*Records for the task*.
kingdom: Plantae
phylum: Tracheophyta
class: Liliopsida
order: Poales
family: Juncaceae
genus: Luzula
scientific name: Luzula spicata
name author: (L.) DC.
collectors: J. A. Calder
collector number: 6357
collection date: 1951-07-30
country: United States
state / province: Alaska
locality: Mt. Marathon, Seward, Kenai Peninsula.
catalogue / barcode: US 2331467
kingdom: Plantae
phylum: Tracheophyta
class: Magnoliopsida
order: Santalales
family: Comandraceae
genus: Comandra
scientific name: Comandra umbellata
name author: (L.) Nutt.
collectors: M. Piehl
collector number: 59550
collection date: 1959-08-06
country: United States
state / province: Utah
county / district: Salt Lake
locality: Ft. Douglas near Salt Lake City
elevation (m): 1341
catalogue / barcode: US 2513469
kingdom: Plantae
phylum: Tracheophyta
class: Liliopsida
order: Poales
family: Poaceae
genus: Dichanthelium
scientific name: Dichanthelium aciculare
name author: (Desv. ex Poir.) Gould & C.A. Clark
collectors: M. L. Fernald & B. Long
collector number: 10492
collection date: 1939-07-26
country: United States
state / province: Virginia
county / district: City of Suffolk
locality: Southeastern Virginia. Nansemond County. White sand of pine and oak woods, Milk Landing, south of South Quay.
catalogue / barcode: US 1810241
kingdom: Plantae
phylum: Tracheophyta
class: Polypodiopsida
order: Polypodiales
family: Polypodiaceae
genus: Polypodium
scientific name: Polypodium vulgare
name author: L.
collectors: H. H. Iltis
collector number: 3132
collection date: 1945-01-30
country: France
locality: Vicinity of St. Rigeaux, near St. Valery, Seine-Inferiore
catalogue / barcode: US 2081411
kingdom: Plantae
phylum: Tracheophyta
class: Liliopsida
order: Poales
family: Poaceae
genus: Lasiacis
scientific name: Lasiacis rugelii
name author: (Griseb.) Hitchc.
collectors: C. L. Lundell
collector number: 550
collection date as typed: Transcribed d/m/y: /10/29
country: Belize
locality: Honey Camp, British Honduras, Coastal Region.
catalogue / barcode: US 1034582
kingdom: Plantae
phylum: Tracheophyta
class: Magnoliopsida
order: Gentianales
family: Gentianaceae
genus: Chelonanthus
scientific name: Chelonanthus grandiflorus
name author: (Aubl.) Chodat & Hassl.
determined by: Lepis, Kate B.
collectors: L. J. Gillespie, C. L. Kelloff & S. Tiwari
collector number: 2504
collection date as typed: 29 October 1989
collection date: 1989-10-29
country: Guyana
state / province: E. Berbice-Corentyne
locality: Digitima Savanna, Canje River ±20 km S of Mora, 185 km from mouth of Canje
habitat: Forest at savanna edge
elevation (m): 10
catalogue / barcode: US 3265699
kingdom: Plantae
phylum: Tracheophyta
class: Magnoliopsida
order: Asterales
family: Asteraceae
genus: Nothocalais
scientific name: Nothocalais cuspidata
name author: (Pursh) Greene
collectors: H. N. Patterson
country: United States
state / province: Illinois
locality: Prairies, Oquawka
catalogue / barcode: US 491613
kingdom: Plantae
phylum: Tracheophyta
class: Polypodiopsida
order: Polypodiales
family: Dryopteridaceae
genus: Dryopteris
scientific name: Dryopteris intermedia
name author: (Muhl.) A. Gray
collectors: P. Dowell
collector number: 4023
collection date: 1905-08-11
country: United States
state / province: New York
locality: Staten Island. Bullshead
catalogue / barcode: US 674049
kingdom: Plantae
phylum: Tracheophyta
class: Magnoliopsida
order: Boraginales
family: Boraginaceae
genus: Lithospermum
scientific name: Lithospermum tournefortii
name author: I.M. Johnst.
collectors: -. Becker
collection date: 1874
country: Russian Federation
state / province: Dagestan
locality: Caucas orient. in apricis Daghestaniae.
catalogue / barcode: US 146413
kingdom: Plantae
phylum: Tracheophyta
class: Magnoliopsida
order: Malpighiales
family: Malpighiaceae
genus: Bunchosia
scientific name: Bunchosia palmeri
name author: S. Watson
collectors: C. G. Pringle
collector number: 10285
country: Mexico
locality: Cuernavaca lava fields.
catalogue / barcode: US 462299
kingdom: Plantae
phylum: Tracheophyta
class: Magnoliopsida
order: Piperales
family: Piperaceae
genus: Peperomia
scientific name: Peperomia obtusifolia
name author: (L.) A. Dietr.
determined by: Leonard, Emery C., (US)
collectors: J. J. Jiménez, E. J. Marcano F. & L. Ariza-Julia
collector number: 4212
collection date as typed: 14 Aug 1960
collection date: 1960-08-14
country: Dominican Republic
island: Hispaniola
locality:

*Stated goal*. Can you recast every line of the listing above as a JSON list of strings, one string per line, with blank lines left out?

*Solution*.
[
  "kingdom: Plantae",
  "phylum: Tracheophyta",
  "class: Liliopsida",
  "order: Poales",
  "family: Juncaceae",
  "genus: Luzula",
  "scientific name: Luzula spicata",
  "name author: (L.) DC.",
  "collectors: J. A. Calder",
  "collector number: 6357",
  "collection date: 1951-07-30",
  "country: United States",
  "state / province: Alaska",
  "locality: Mt. Marathon, Seward, Kenai Peninsula.",
  "catalogue / barcode: US 2331467",
  "kingdom: Plantae",
  "phylum: Tracheophyta",
  "class: Magnoliopsida",
  "order: Santalales",
  "family: Comandraceae",
  "genus: Comandra",
  "scientific name: Comandra umbellata",
  "name author: (L.) Nutt.",
  "collectors: M. Piehl",
  "collector number: 59550",
  "collection date: 1959-08-06",
  "country: United States",
  "state / province: Utah",
  "county / district: Salt Lake",
  "locality: Ft. Douglas near Salt Lake City",
  "elevation (m): 1341",
  "catalogue / barcode: US 2513469",
  "kingdom: Plantae",
  "phylum: Tracheophyta",
  "class: Liliopsida",
  "order: Poales",
  "family: Poaceae",
  "genus: Dichanthelium",
  "scientific name: Dichanthelium aciculare",
  "name author: (Desv. ex Poir.) Gould & C.A. Clark",
  "collectors: M. L. Fernald & B. Long",
  "collector number: 10492",
  "collection date: 1939-07-26",
  "country: United States",
  "state / province: Virginia",
  "county / district: City of Suffolk",
  "locality: Southeastern Virginia. Nansemond County. White sand of pine and oak woods, Milk Landing, south of South Quay.",
  "catalogue / barcode: US 1810241",
  "kingdom: Plantae",
  "phylum: Tracheophyta",
  "class: Polypodiopsida",
  "order: Polypodiales",
  "family: Polypodiaceae",
  "genus: Polypodium",
  "scientific name: Polypodium vulgare",
  "name author: L.",
  "collectors: H. H. Iltis",
  "collector number: 3132",
  "collection date: 1945-01-30",
  "country: France",
  "locality: Vicinity of St. Rigeaux, near St. Valery, Seine-Inferiore",
  "catalogue / barcode: US 2081411",
  "kingdom: Plantae",
  "phylum: Tracheophyta",
  "class: Liliopsida",
  "order: Poales",
  "family: Poaceae",
  "genus: Lasiacis",
  "scientific name: Lasiacis rugelii",
  "name author: (Griseb.) Hitchc.",
  "collectors: C. L. Lundell",
  "collector number: 550",
  "collection date as typed: Transcribed d/m/y: /10/29",
  "country: Belize",
  "locality: Honey Camp, British Honduras, Coastal Region.",
  "catalogue / barcode: US 1034582",
  "kingdom: Plantae",
  "phylum: Tracheophyta",
  "class: Magnoliopsida",
  "order: Gentianales",
  "family: Gentianaceae",
  "genus: Chelonanthus",
  "scientific name: Chelonanthus grandiflorus",
  "name author: (Aubl.) Chodat & Hassl.",
  "determined by: Lepis, Kate B.",
  "collectors: L. J. Gillespie, C. L. Kelloff & S. Tiwari",
  "collector number: 2504",
  "collection date as typed: 29 October 1989",
  "collection date: 1989-10-29",
  "country: Guyana",
  "state / province: E. Berbice-Corentyne",
  "locality: Digitima Savanna, Canje River ±20 km S of Mora, 185 km from mouth of Canje",
  "habitat: Forest at savanna edge",
  "elevation (m): 10",
  "catalogue / barcode: US 3265699",
  "kingdom: Plantae",
  "phylum: Tracheophyta",
  "class: Magnoliopsida",
  "order: Asterales",
  "family: Asteraceae",
  "genus: Nothocalais",
  "scientific name: Nothocalais cuspidata",
  "name author: (Pursh) Greene",
  "collectors: H. N. Patterson",
  "country: United States",
  "state / province: Illinois",
  "locality: Prairies, Oquawka",
  "catalogue / barcode: US 491613",
  "kingdom: Plantae",
  "phylum: Tracheophyta",
  "class: Polypodiopsida",
  "order: Polypodiales",
  "family: Dryopteridaceae",
  "genus: Dryopteris",
  "scientific name: Dryopteris intermedia",
  "name author: (Muhl.) A. Gray",
  "collectors: P. Dowell",
  "collector number: 4023",
  "collection date: 1905-08-11",
  "country: United States",
  "state / province: New York",
  "locality: Staten Island. Bullshead",
  "catalogue / barcode: US 674049",
  "kingdom: Plantae",
  "phylum: Tracheophyta",
  "class: Magnoliopsida",
  "order: Boraginales",
  "family: Boraginaceae",
  "genus: Lithospermum",
  "scientific name: Lithospermum tournefortii",
  "name author: I.M. Johnst.",
  "collectors: -. Becker",
  "collection date: 1874",
  "country: Russian Federation",
  "state / province: Dagestan",
  "locality: Caucas orient. in apricis Daghestaniae.",
  "catalogue / barcode: US 146413",
  "kingdom: Plantae",
  "phylum: Tracheophyta",
  "class: Magnoliopsida",
  "order: Malpighiales",
  "family: Malpighiaceae",
  "genus: Bunchosia",
  "scientific name: Bunchosia palmeri",
  "name author: S. Watson",
  "collectors: C. G. Pringle",
  "collector number: 10285",
  "country: Mexico",
  "locality: Cuernavaca lava fields.",
  "catalogue / barcode: US 462299",
  "kingdom: Plantae",
  "phylum: Tracheophyta",
  "class: Magnoliopsida",
  "order: Piperales",
  "family: Piperaceae",
  "genus: Peperomia",
  "scientific name: Peperomia obtusifolia",
  "name author: (L.) A. Dietr.",
  "determined by: Leonard, Emery C., (US)",
  "collectors: J. J. Jiménez, E. J. Marcano F. & L. Ariza-Julia",
  "collector number: 4212",
  "collection date as typed: 14 Aug 1960",
  "collection date: 1960-08-14",
  "country: Dominican Republic",
  "island: Hispaniola",
  "locality:"
]